A Mesa Diretora da Câmara Legislativa do Distrito Federal decidiu extinguir a escala 6×1 para trabalhadores terceirizados da casa e fixou a jornada máxima em oito horas diárias e 40 horas semanais. A mudança foi publicada no Diário da CLDF nesta quarta-feira (17) e dá 15 dias para adequação dos contratos com empresas prestadoras de serviço.

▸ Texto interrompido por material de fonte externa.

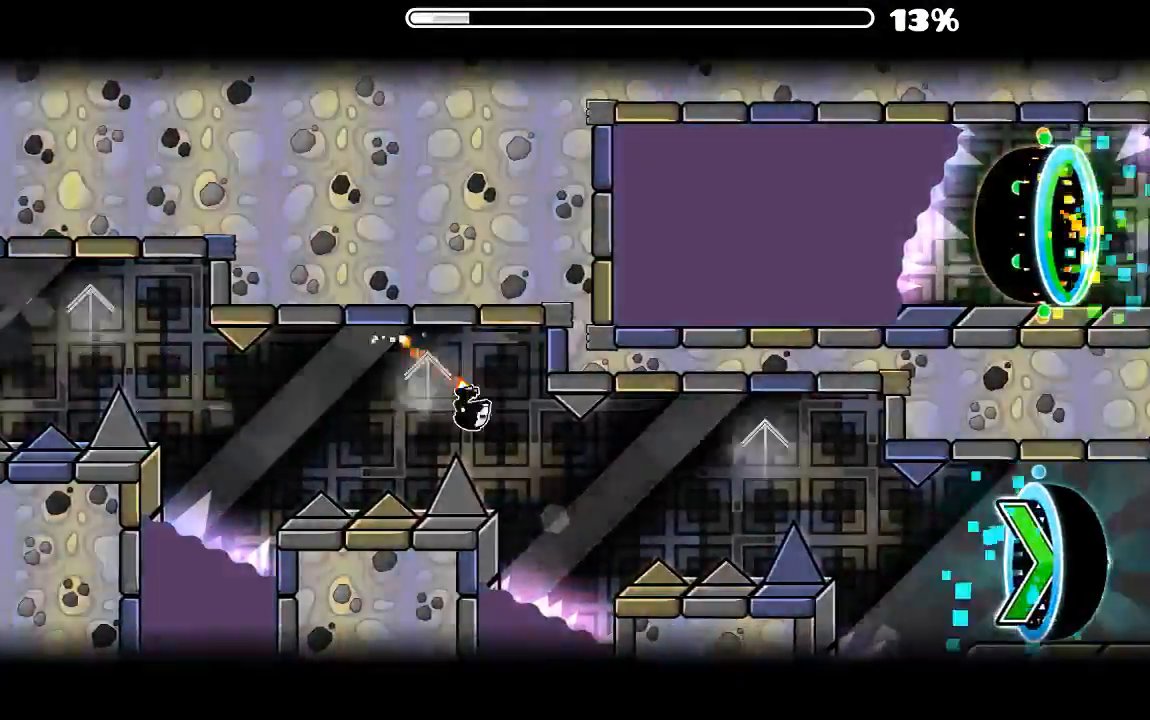
{"keys": [], "mouse": ["left"], "events": [[134, "mouse_left", "up"], [300, "mouse_left", "down"]]}
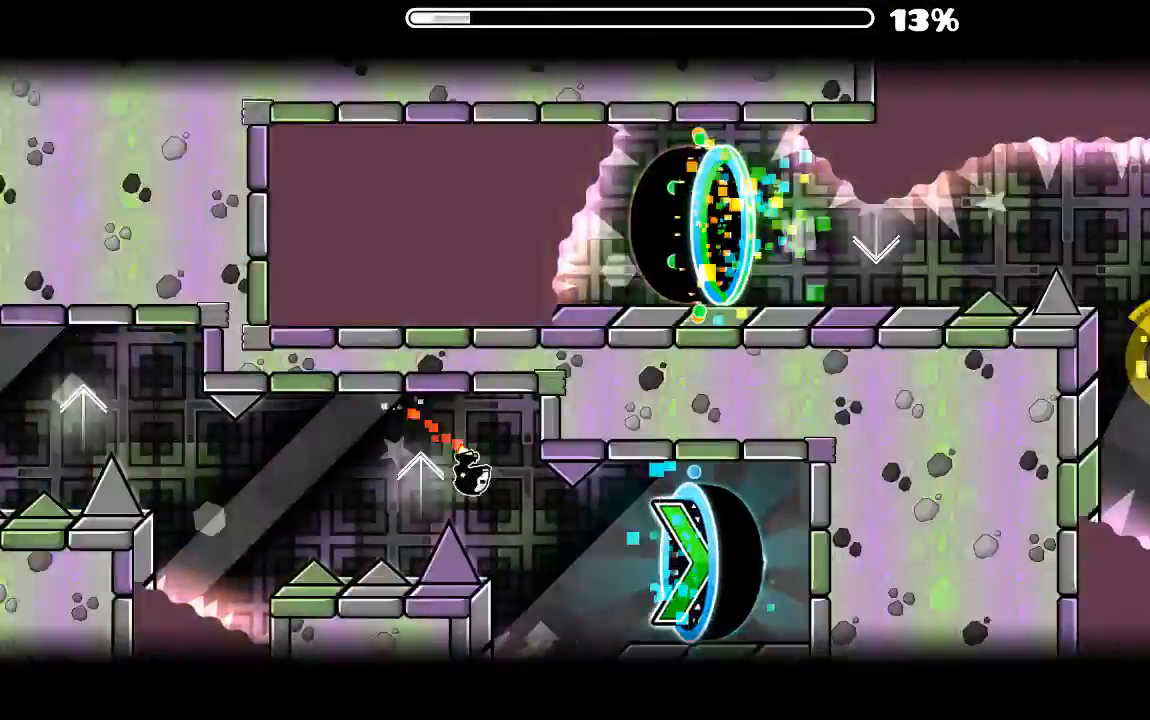
{"keys": [], "mouse": ["left"], "events": [[134, "mouse_left", "up"], [467, "mouse_left", "down"]]}
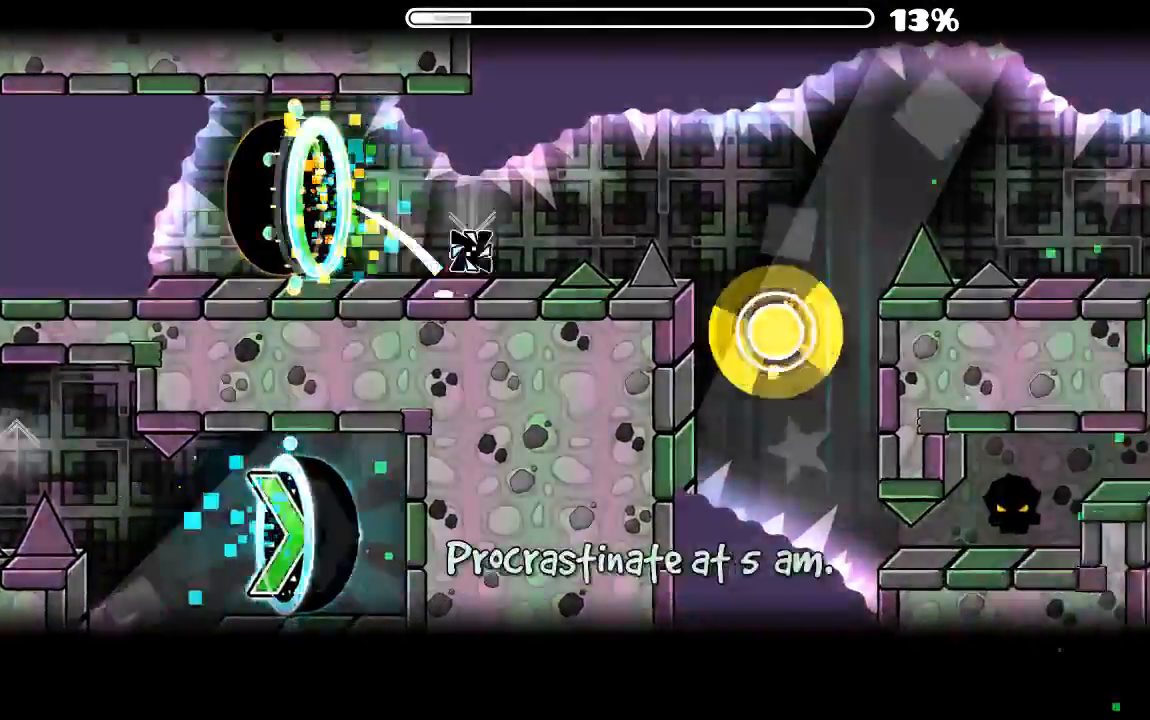
{"keys": [], "mouse": [], "events": [[134, "mouse_left", "up"], [300, "mouse_left", "down"], [434, "mouse_left", "up"]]}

Para quem mora em Brasília, a medida pode alterar a organização de serviços de limpeza, segurança, portaria, copa e manutenção na sede do Legislativo, com reflexos imediatos na rotina de quem frequenta a Casa e na rotina das equipes que atuam no prédio.

O que muda na prática para os trabalhadores terceirizados

Os terceirizados passarão a ter escalas que não ultrapassem oito horas por dia e 40 horas por semana, o que encerra a prática de um dia de folga a cada seis trabalhados. A mudança deve reduzir jornadas extenuantes e dar mais previsibilidade aos horários.

Durante os 15 dias dados para adequação, gestores e empresas terão de reorganizar turnos e registrar novos horários, o que pode alterar deslocamentos e combinação de empregos de quem atuava em regimes 6×1. A medida acompanha uma discussão mais ampla sobre jornadas na administração pública local e projetos que tramitam na Câmara, que visam uniformizar regras trabalhistas no DF.

Para a população, a alteração também impacta a rotina do funcionalismo em Brasília e a forma como serviços internos são oferecidos ao público nos horários de expediente.

Como a mudança pode afetar o atendimento e a segurança na CLDF

Com a redistribuição de turnos, alguns serviços podem ter horários distintos até a conclusão dos ajustes contratuais. Portarias, limpeza de áreas comuns e apoio logístico podem operar com equipes reorganizadas.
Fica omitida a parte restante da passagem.